Bij het zoeken in de inventaris wordt de hiërarchie gevolgd. De rubrieken in de inventaris maken deel uit van de beschrijving op een lager niveau. Komt de zoekterm in een hoger niveau voor, dan voldoen onderliggende niveaus ook aan de zoekvraag.

beacon
 
 
inleiding
Pieter Heertjes Veendorp (1871-1959) oefende het beroep van landbouwer uit op de Bottemaheerd te Westeremden. Hij was getrouwd met Martha Wiersema en had zes dochters. Op oudere leeftijd gekomen, verhuisde hij naar Loppersum.
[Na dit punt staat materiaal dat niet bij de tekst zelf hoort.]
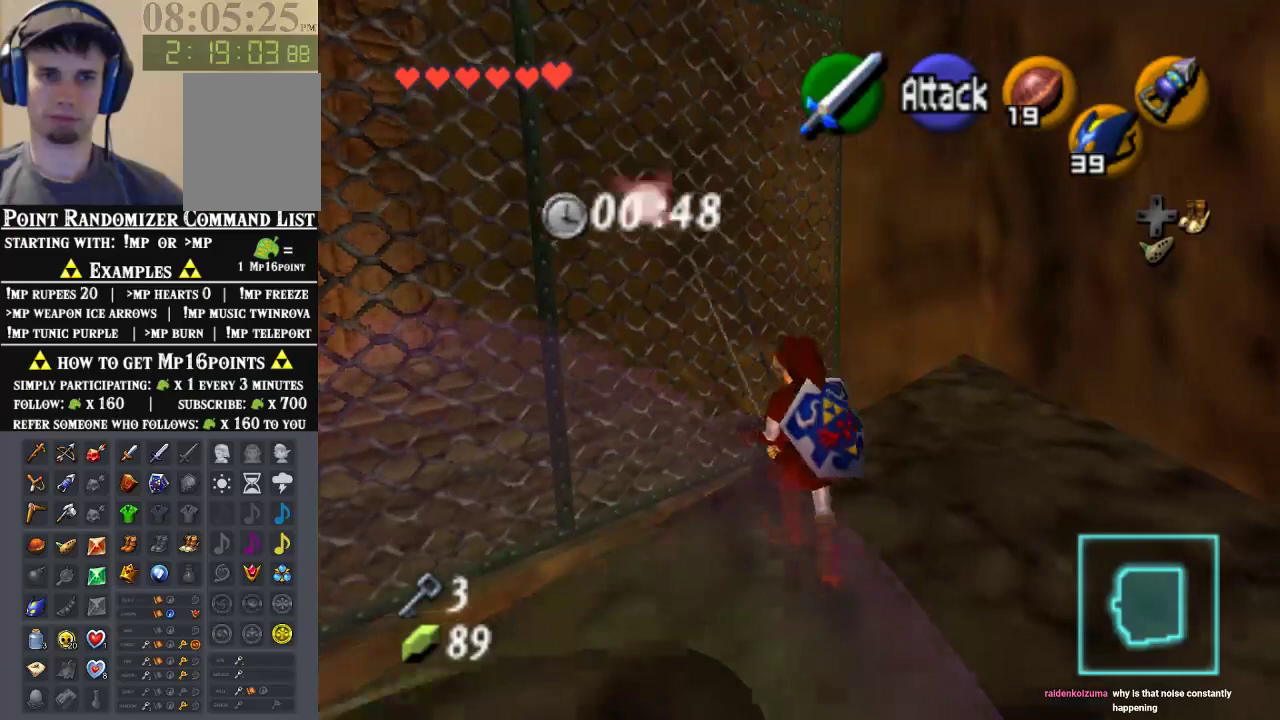
{"dt_ms": 500, "buttons": ["C_RIGHT"], "left_stick": "center", "events": [[67, "left_stick", "center"]]}
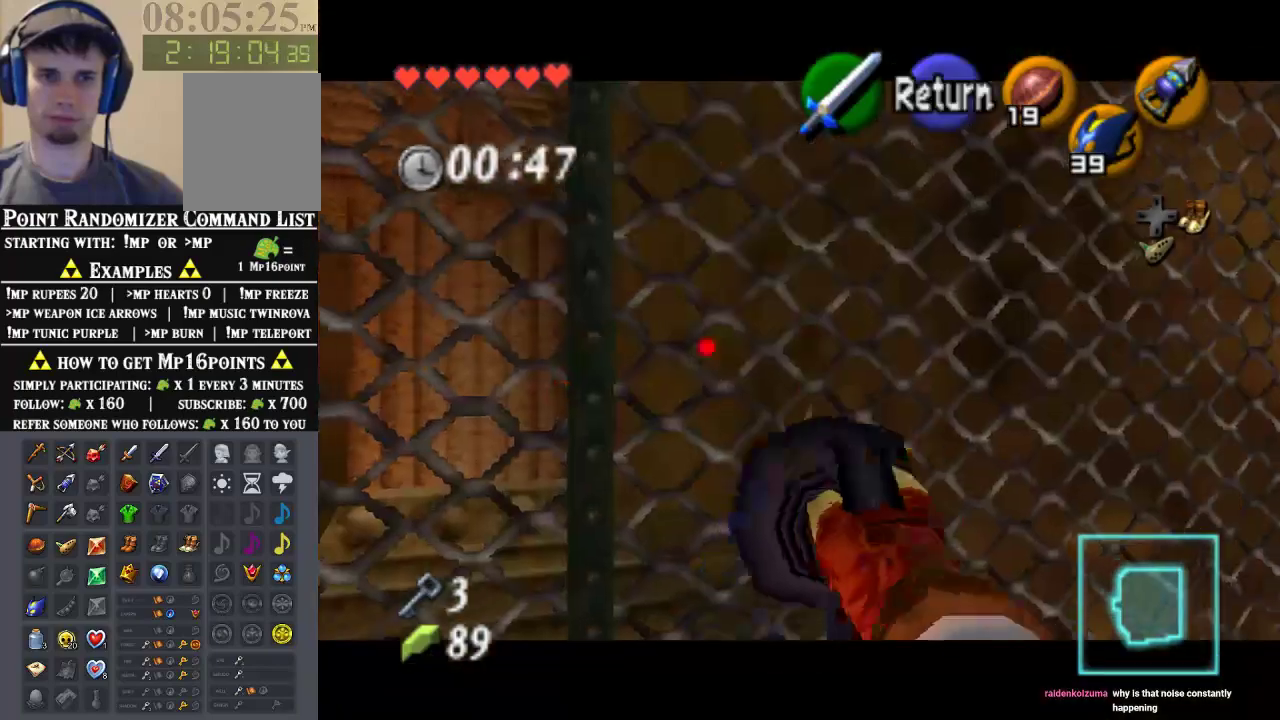
{"dt_ms": 1000, "buttons": ["C_RIGHT"], "left_stick": "center"}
Zorgvuldig bewaarde P.H. Veendorp vele akten, die men name vanuit voorouderlijke geslachten, familie of relaties in zijn bezit waren gekomen. i
De akten - waarvan vele op perkament zijn geschreven en van een zegel voorzien en dus charters genoemd mogen worden - dateren uit eind zeventiende, achttiende en begin negentiende eeuw. De meeste akten hebben betrekking op onroerend goed, gelegen te Westeremden, Loppersum en andere, naburige dorpen. In deze akten wordt vaak gesproken van 'beklemminge" (beklemrecht). i
Het Groninger beklemrecht vindt vermoedelijk zijn oorsprong in de verpachting - men sprak veelal van verhuur - van de talrijke kloosterlanderijen, die de Provincie eertijds kende. Wanneer een klooster land verhuurde, was het gebruikelijk dat de huurder (meier) daarop een woning bouwde, die zijn eigendom bleef. Men sprak nu van beklemd land, in de betekenis van behuisd land ofwel van door beklemde meier gehuurd en van een behuizing voorzien land; daarentegen bedoelde men met vrij land wel onbehuisd land. Wanneer een pachtheer de huur beëindigde, moest de waarde van de woning vergoed worden aan de vertrekkende meier; bij opzegging door de pachter, moest de verpachter de materialen verwerkt in de woning, vergoeden.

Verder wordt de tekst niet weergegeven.